As a side note, the Commerce Department is revising how it counts construction spending to include private residential improvement spending. That sounds innocuous, but the improvements category account for about one-third of private residential spending, or 13% of the overall total. In November, improvements amounted to a seasonally adjusted annual rate of $144 billion. And these revisions go back 10 years, so there could be adjustments to GDP numbers as well.

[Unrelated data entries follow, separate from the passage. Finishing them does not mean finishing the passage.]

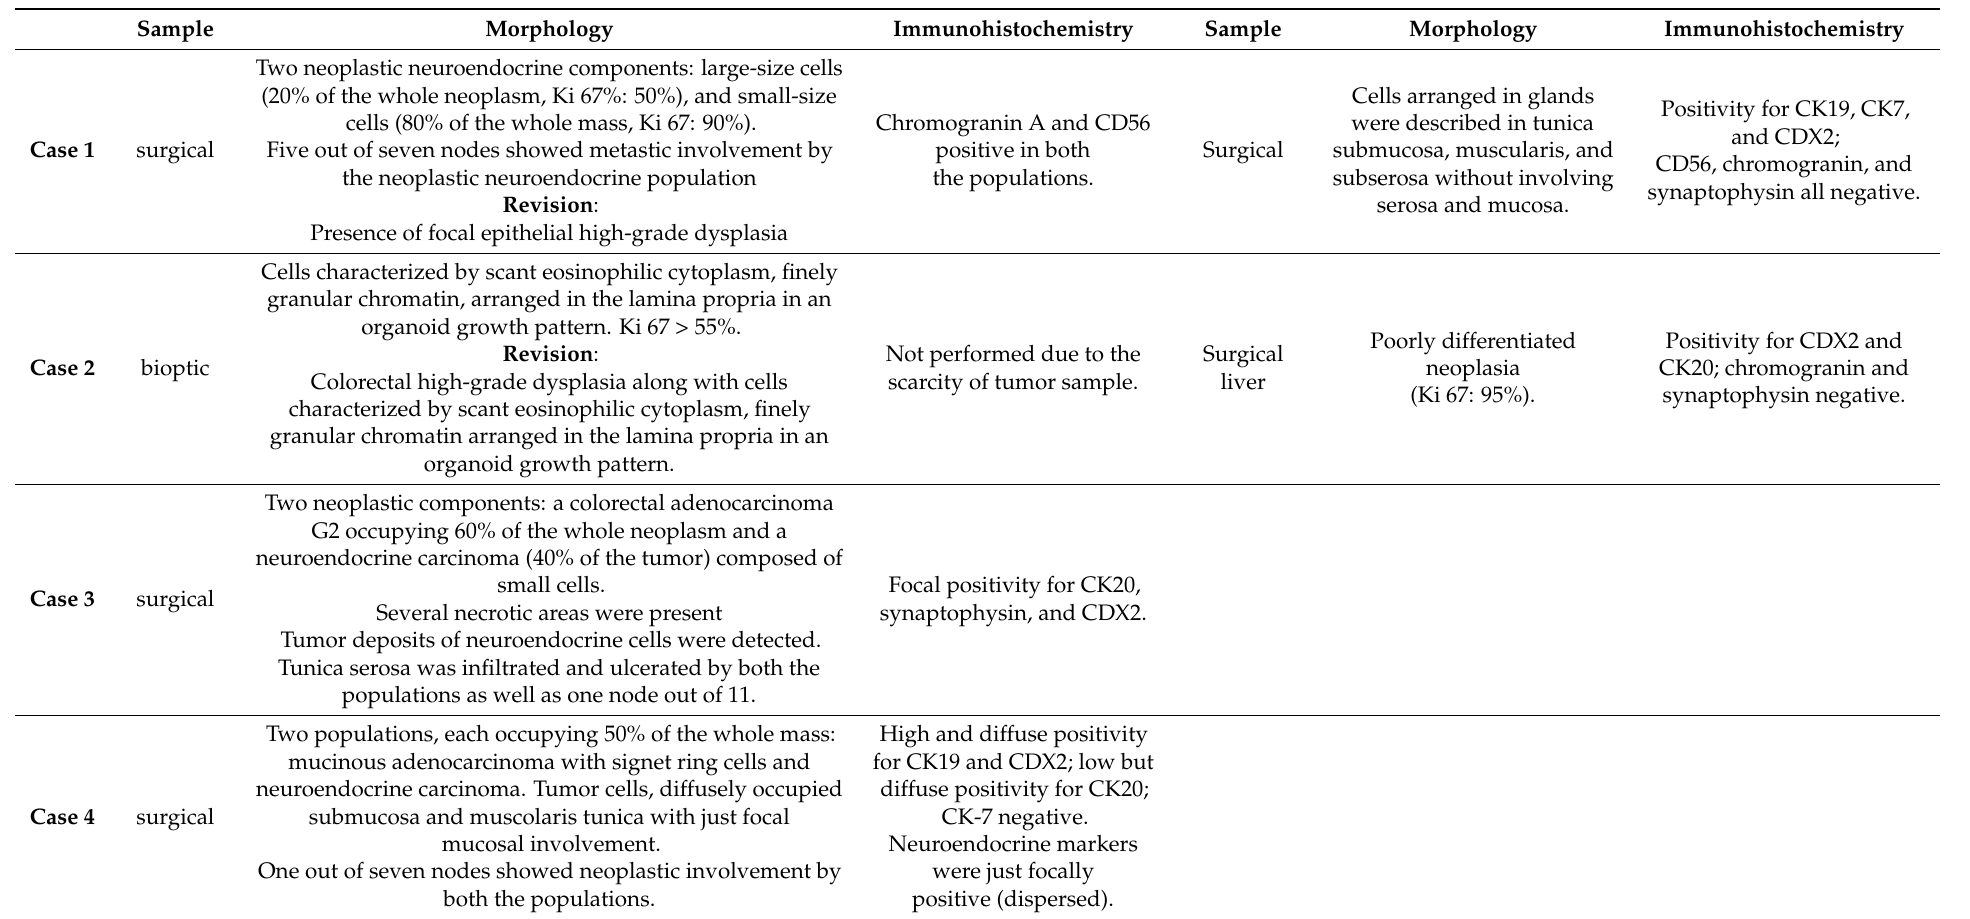
Table 1. Overview of the morphological and immunohistochemical features of all the tumor samplesQuestion: Sum up the contents of this chart in one sentence.
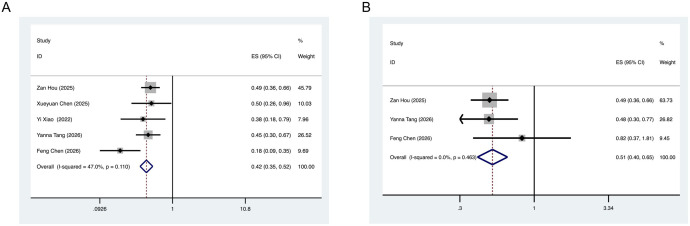
Answer: Updated meta-analysis: forest plot of hazard ratios for PFS (A) and OS (B) in patients with PLELC receiving first-line chemo-immunotherapy versus chemotherapy alone. PLELC, pulmonary lymphoepithelioma-like carcinoma;PFS, Progression-Free Survival;OS, overall survival.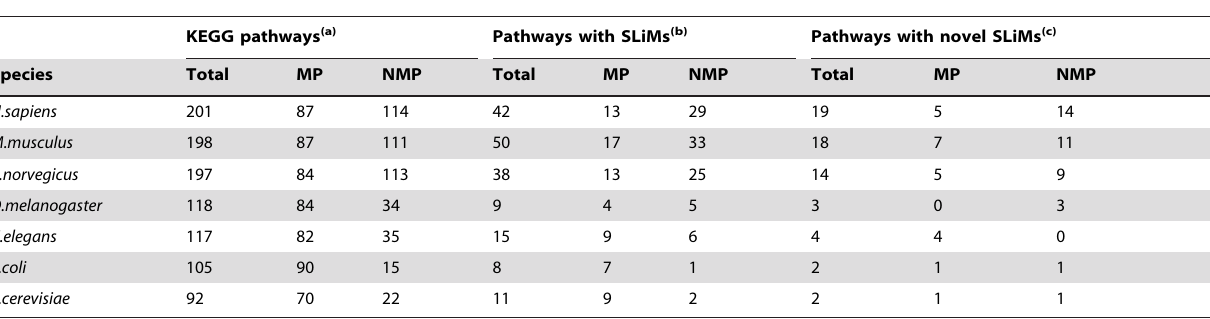
Table 2. Number of KEGG pathways (total and with motifs).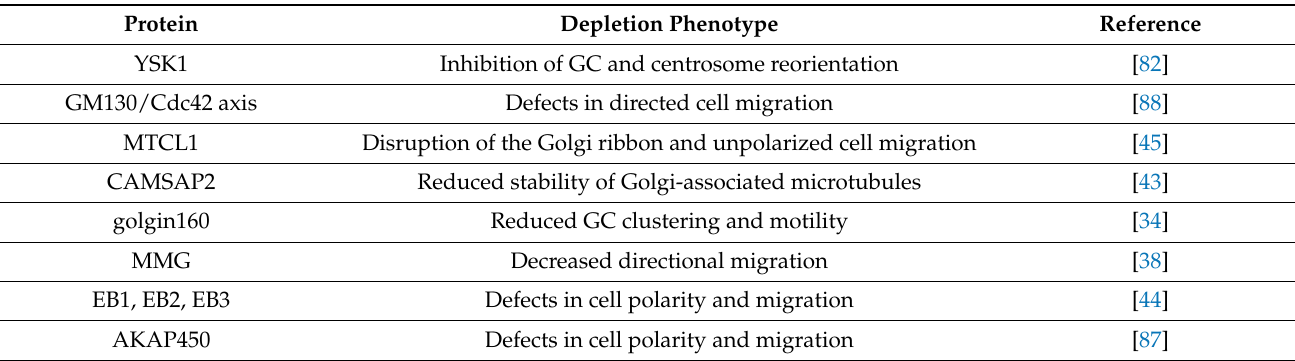
Table 1. Golgi-associated proteins involved in cell polarization and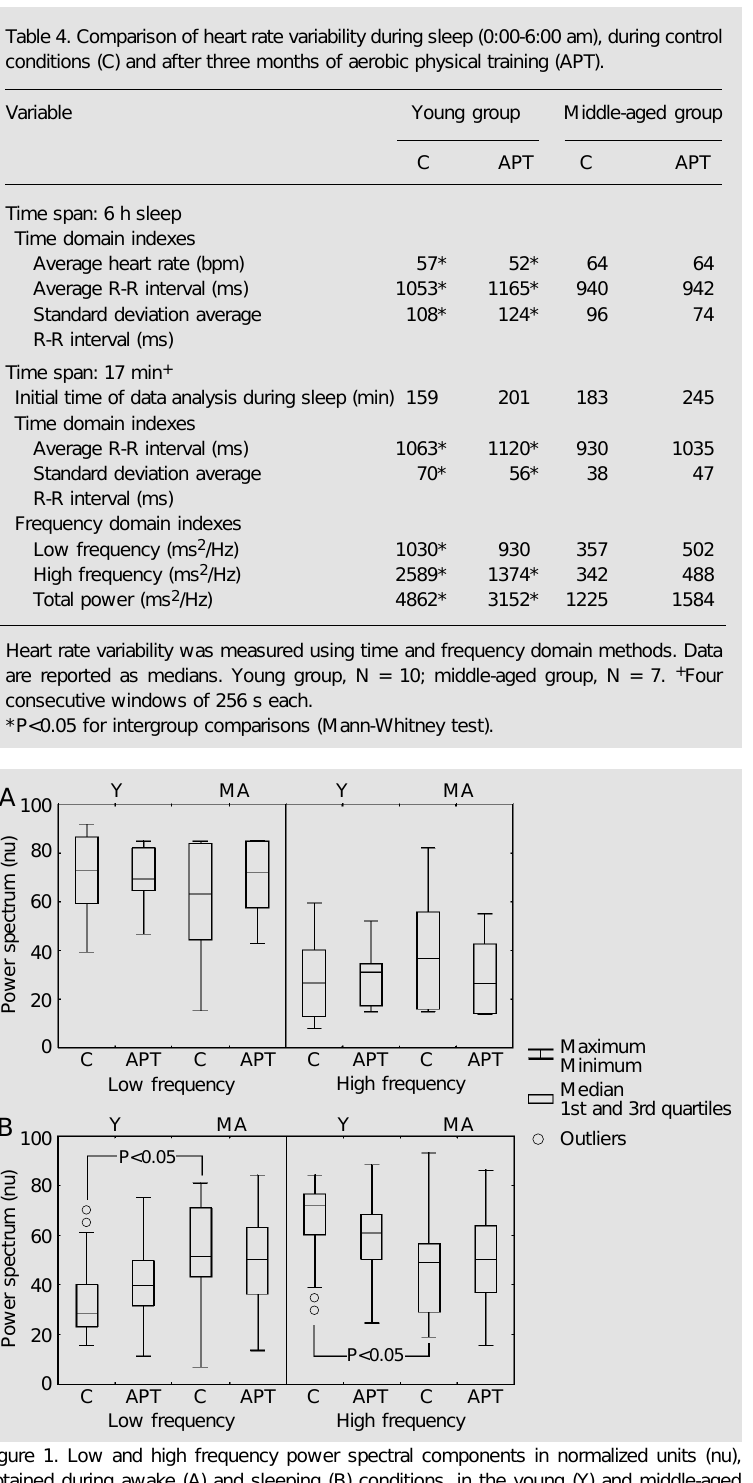
Table 4. Comparison of heart rate variability during sleep (0:00-6:00 am), during control conditions (C) and after three months of aerobic physical training (APT).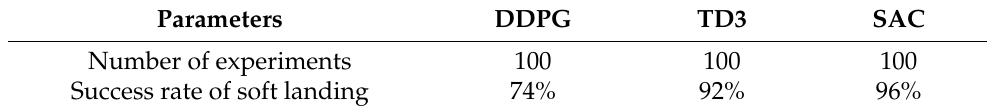
Table 5. Landing success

The Atlanta Federal Reserve cut its forecast for fourth-quarter growth for the fourth time in the past three weeks. The Atlanta’ Fed’s closely watched forecast model now suggests that gross domestic product grew a scant 0.7% from October through December. In mid-December, the Atlanta Fed was predicting a 2% increase in GDP. It’s since lowered its forecast after disappointing reports on manufacturing, exports, construction spending and consumer spending.

This Friday’s jobs report for December, the highlight of the economic data due in the first full week of January, is expected to show nonfarm payrolls expanded by about 205,000. Even with weakness seen during the summer, job gains in 2015 will top 2.5 million, making it the second-best calendar year for U.S. job growth in this millennium, after last year’s 3.1 million. The last time more jobs were created in a two-year period was at the height of the dot-com boom, in 1998-1999.

After a disappointing 2015 for stocks, it appears the upcoming earnings season will not provide relief. Once again weighed down by the energy and materials sectors, the S&P 500 is expected to see a decline in earnings of 4.7% from the year-ago period, according to estimates from FactSet.

The only sectors expected to see any gain in fourth-quarter earnings are telecom, financials, consumer discretionary and health care. If fourth quarter earnings decline, it will mark the first time the index has seen three consecutive quarters of year- over-year declines in earnings since the first 3 quarters of 2009. The ongoing hope is that this will be one of those stock-market-earnings recessions that are able to avoid US economic recessions.

Nokia has officially gained control of French rival Alcatel-Lucent through a €15.6 billion-euro all-share deal after the French stock market authority declared the offer successful. The first day as an operationally combined group will be January 14.

Shire is in advanced talks to acquire Baxalta for $46.50-$48 per share, or about $32 billion in cash and stock, excluding debt. Final details of the transaction are still being negotiated, but the two drug makers are likely to announce a deal this week. Baxalta would benefit from a lower tax rate if taken over by Shire, and the enlarged company would generate $20 billion in sales by 2020, with as many as 30 new drugs to launch over five years.

Meanwhile, Baxalta agreed to pay Symphogen A/S of Denmark as much as $1.6 billion for the rights to develop and sell a handful of experimental cancer products that work by harnessing the power of a patient’s own immune system.

The Justice Department and the Environmental Protection Agency have filed a civil lawsuit against Volkswagen, Porsche, and Audi alleging Europe’s largest automaker knowingly sold nearly 600,000 diesel vehicles with “illegal defeat devices,” which allowed the cars to cheat state and federal emissions tests.

The suit alleges violation of the Clean Air Act and could face up to $18 billion in fines. The Justice Department is also investigating VW for possible criminal conduct related to the devices; plus, as many as 12,000 VW, Audi and Porsche owners have signed onto a class action lawsuit.